[THE RECORDS — start]

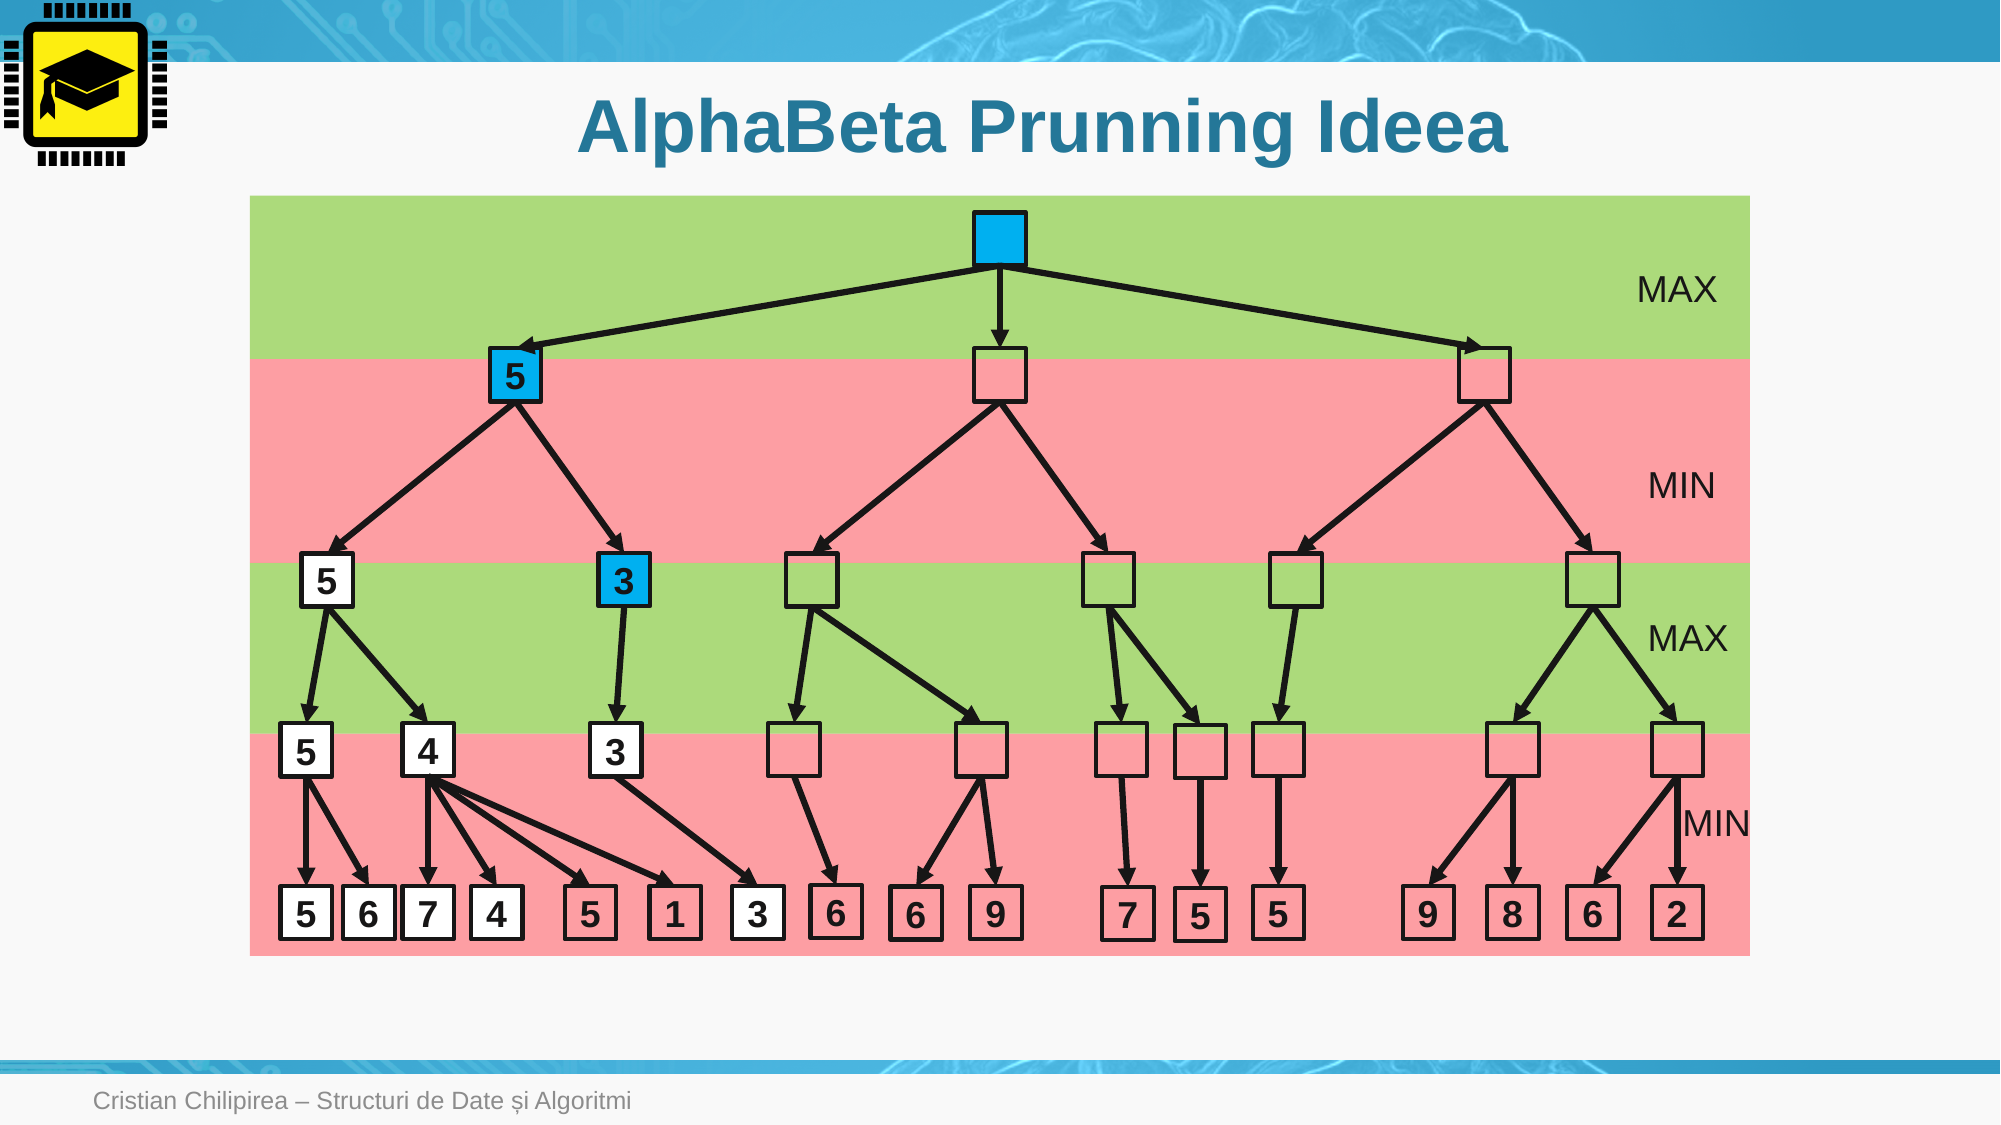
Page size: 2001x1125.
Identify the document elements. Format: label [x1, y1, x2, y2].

title [170, 76, 1915, 180]
footer [77, 1073, 1338, 1125]
picture [0, 0, 2000, 166]
text_box [249, 195, 1766, 956]
picture [0, 1060, 2000, 1074]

[THE RECORDS — finish]

WHAT YOU WILL DO » Print out every record above exactly as given. Do not include the pictures.

ANSWER BOX »
Page size: 2001x1125.
Identify the document elements. Format: label [x1, y1, x2, y2].

title [170, 76, 1915, 180]
footer [77, 1073, 1338, 1125]
picture [0, 0, 2000, 166]
text_box [249, 195, 1766, 956]
picture [0, 1060, 2000, 1074]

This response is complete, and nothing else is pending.